Fransa Cumhurbaşkanı Emmanuel Macron, Başbakan Michel Barnier’nin istifasını izleyen gün ulusal televizyon konuşmasıyla halka seslendi. Hükümetin güvensizlik oylamasıyla düşmesinin ardından Fransa siyasi bir belirsizlikle karşı karşıya kaldı. Macron, görevinin sonuna kadar cumhurbaşkanlığına devam edeceğini ve birkaç gün içinde yeni bir başbakan atayacağını açıkladı.
Macron, hükümetin düşüşünden “anti-republik bir cephe” olarak nitelendirdiği aşırı sağ ve sol ittifakını sorumlu tuttu. “Onlar yapmayı değil, yıkmayı seçtiler. Onlar düzensizliği tercih ettiler” diyen Macron, bu sorumluluğu paylaşmayacağını vurguladı.
YENİ BAŞBAKAN VE MECLİS İÇİN ZORLU SÜREÇ
Michel Barnier’nin yalnızca üç ay süren başbakanlık görevinden istifası, modern Fransız tarihinde bir başbakanın en kısa süre görev yaptığı dönem olarak kayda geçti. Güvensizlik oylaması, 574 sandalyeli Ulusal Meclis’te 331 oyla kabul edildi. Macron’un, mevcut siyasi bölünmüşlük içinde azınlık hükümetini yönetecek bir başbakan ataması gerekiyor.
Meclis Başkanı Yaël Braun-Pivet, Macron’a “hızlı hareket etme” çağrısı yaptı. Fransız medyasında potansiyel başbakan adayları arasında merkez politikaları benimseyen isimlerin olduğu konuşulsa da, Macron’un karar sürecinin uzun sürebileceği belirtiliyor.
SOSYAL GÜVENLİK BÜTÇESİ KRİZİ VE EKONOMİK ENDİŞELER
Hükümetin düşüşüne yol açan sosyal güvenlik bütçesi tartışması, Ulusal Cephe ve Yeni Halk Cephesi’nin karşı çıkmasıyla alevlendi. Barnier’nin tartışmalı bütçe tasarısını meclis oylaması olmadan geçirmesi muhalefeti harekete geçirdi. Macron, yeni hükümetin Ocak 2025’e kadar ekonomik ve sosyal reformlar için bütçe tasarısı hazırlayacağını duyurdu.
Öte yandan, siyasi istikrarsızlık ülke ekonomisi üzerindeki endişeleri artırdı. Analistler, hükümetin düşüşüyle birlikte Fransız faiz oranlarının yükselebileceğini ve ulusal borcun daha da derinleşebileceğini öngörüyor. Fransa’nın borç oranının önümüzdeki yıl GSYH’nin %7’sine ulaşabileceği ifade ediliyor.

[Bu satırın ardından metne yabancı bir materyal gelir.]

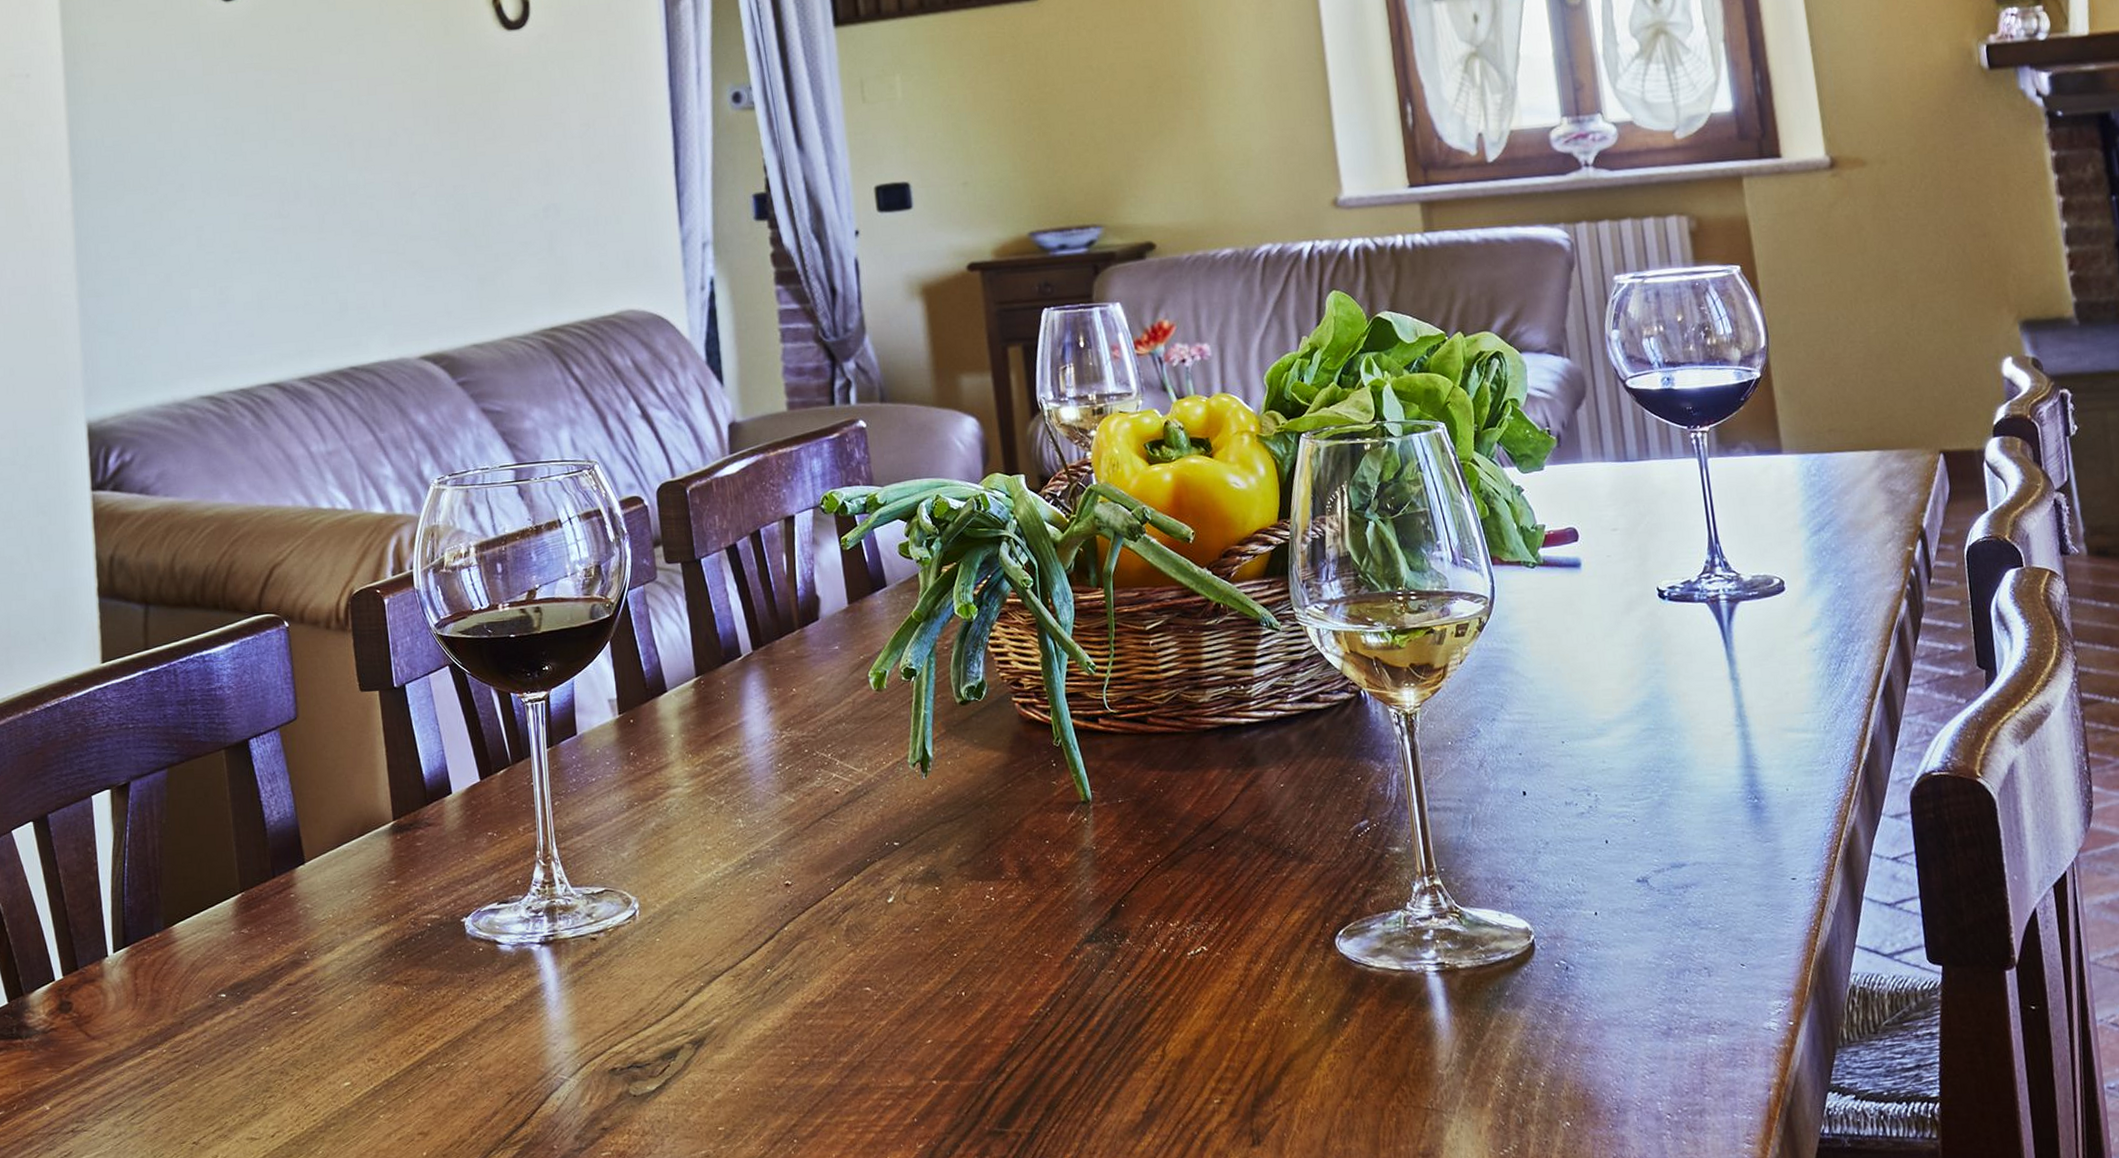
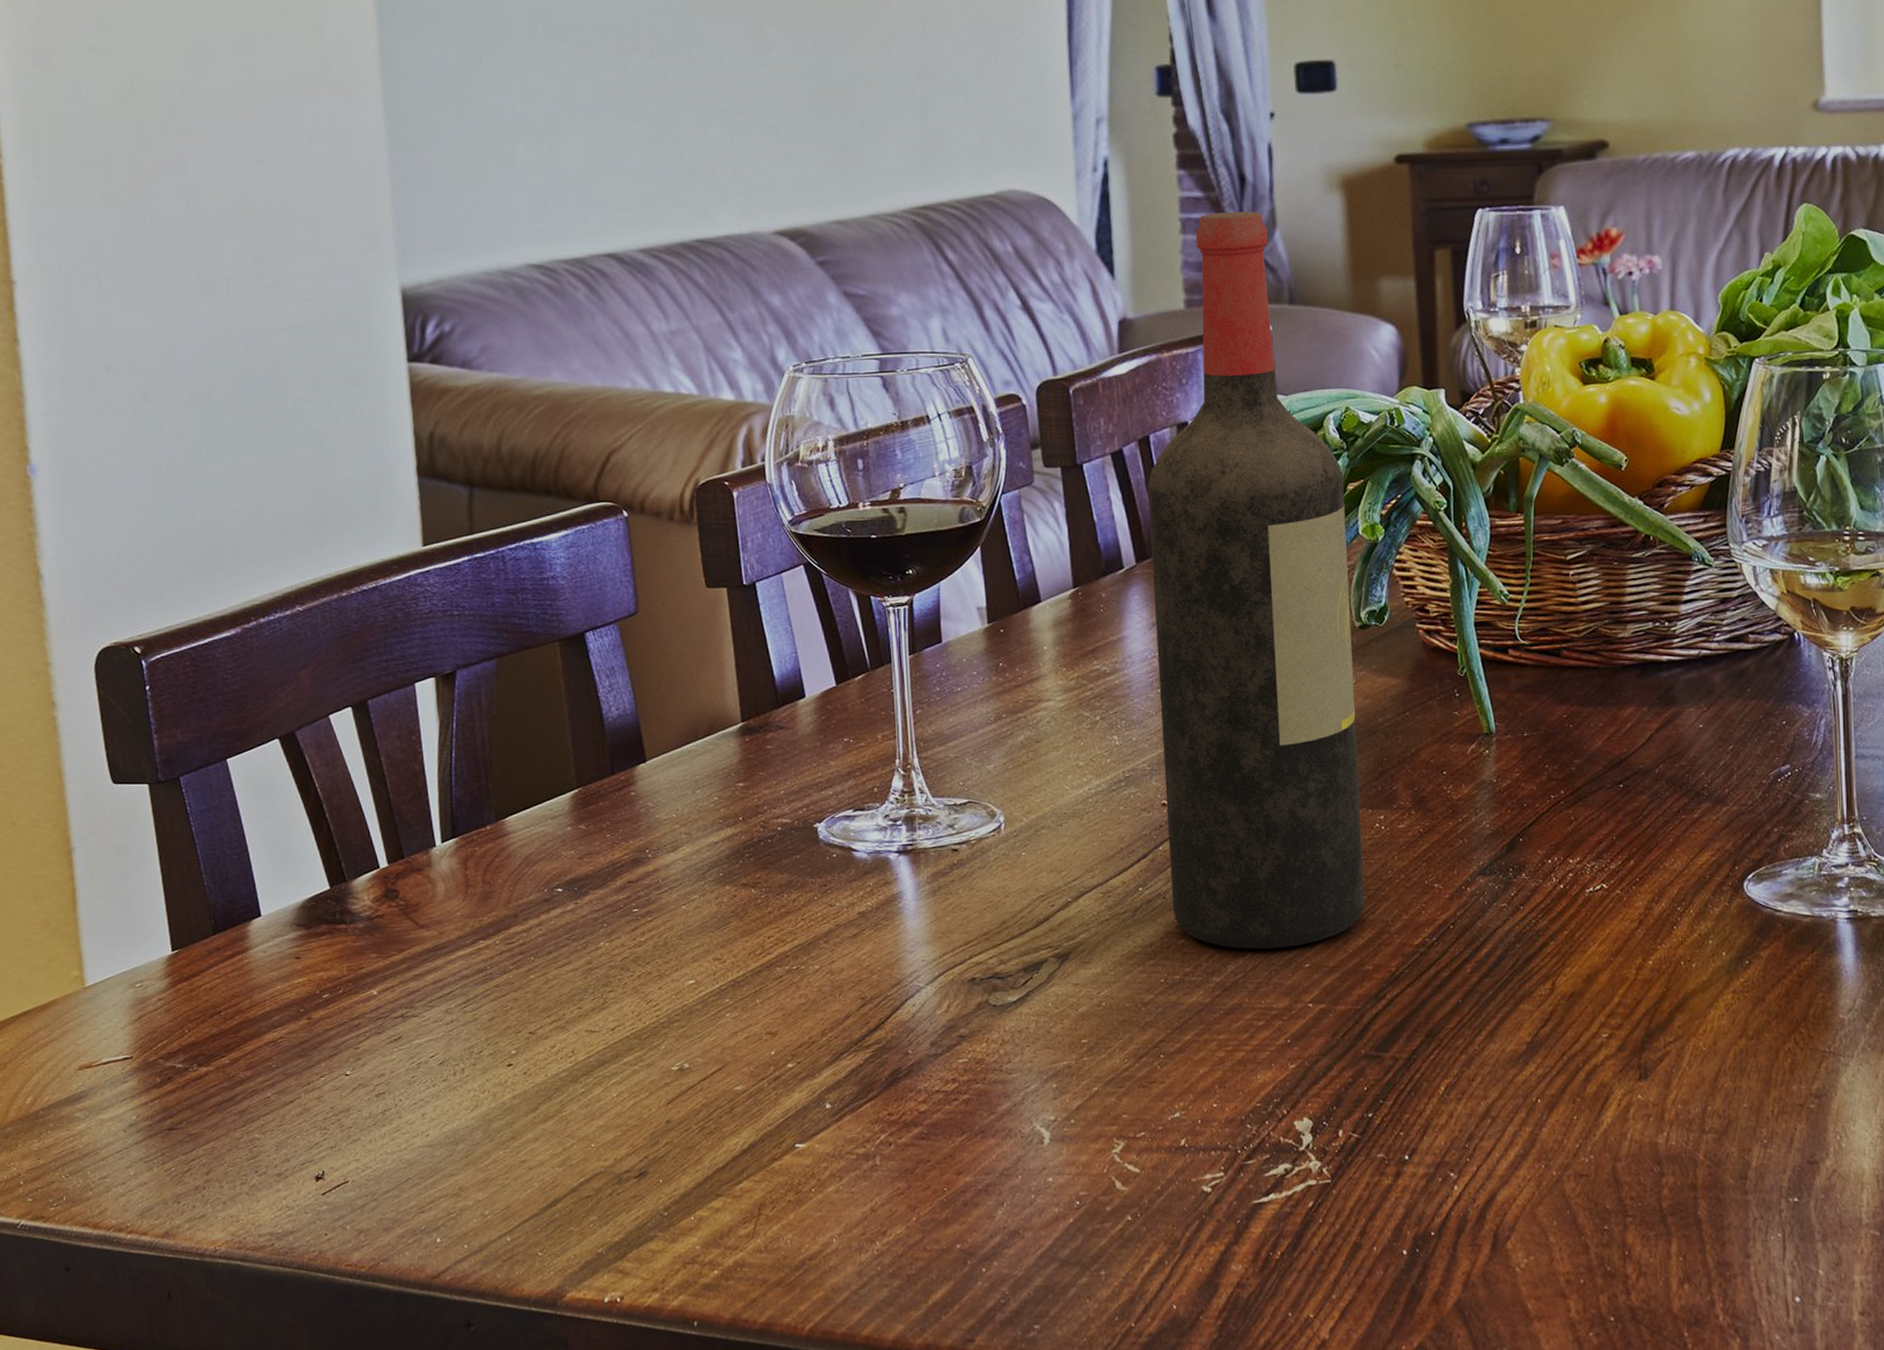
wine bottle: none [760,319,980,1027] -> present [1148,211,1365,949]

Macron, muhalefetin istifa çağrılarını reddederek, yeni genel seçimlerin Temmuz 2025’e kadar yapılamayacağını hatırlattı. Ancak bu durum, siyasi karar alma süreçlerini daha da zorlaştırabilir. Fransa’nın geleceği, yeni hükümetin başarısına bağlı olarak şekillenecek.